[[ DATA FOR THIS EXERCISE open ]]
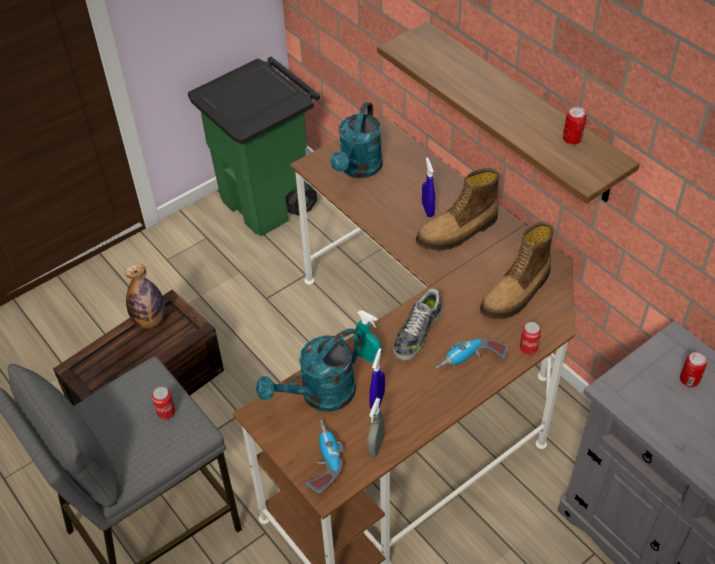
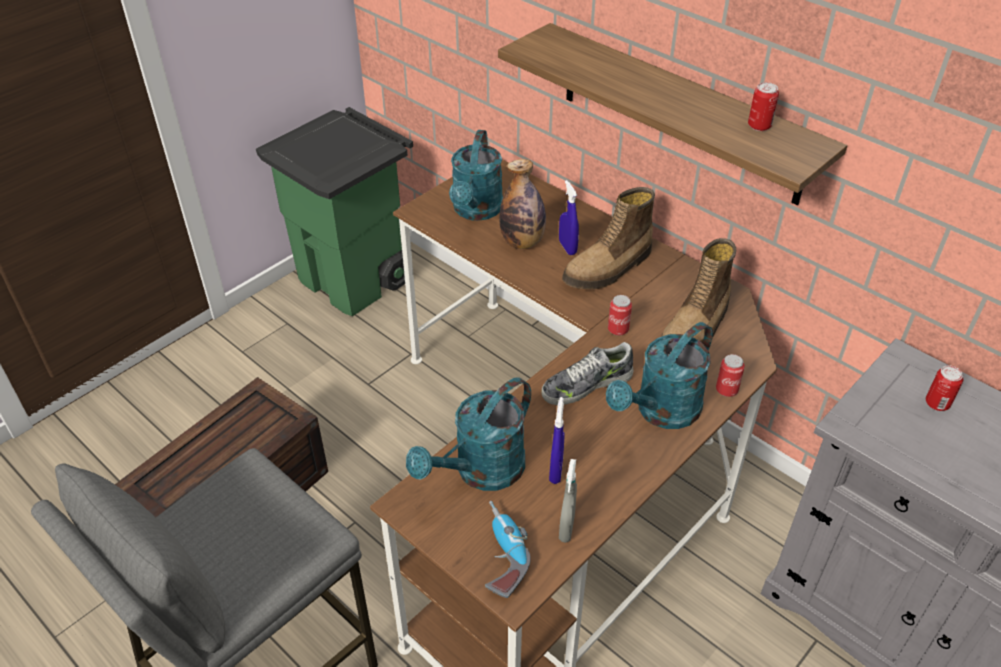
camera: 10 degrees left, 5 degrees down
(150, 320) = (234, 415): bottle -> bottle (522, 242)
(166, 412) = (278, 516): can -> can (618, 329)
(367, 357) = (532, 419): turquoise spray bottle -> none
(416, 332) = (586, 384): shoe -> shoe turned 45 degrees clockwise
(470, 362) = (661, 412): power drill -> turquoise watering can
[[ DATA FOR THIS EXERCISE closed ]]
The whole listing, minus its images, should be repeated exactly.

camera: 10 degrees left, 5 degrees down
(150, 320) = (234, 415): bottle -> bottle (522, 242)
(166, 412) = (278, 516): can -> can (618, 329)
(367, 357) = (532, 419): turquoise spray bottle -> none
(416, 332) = (586, 384): shoe -> shoe turned 45 degrees clockwise
(470, 362) = (661, 412): power drill -> turquoise watering can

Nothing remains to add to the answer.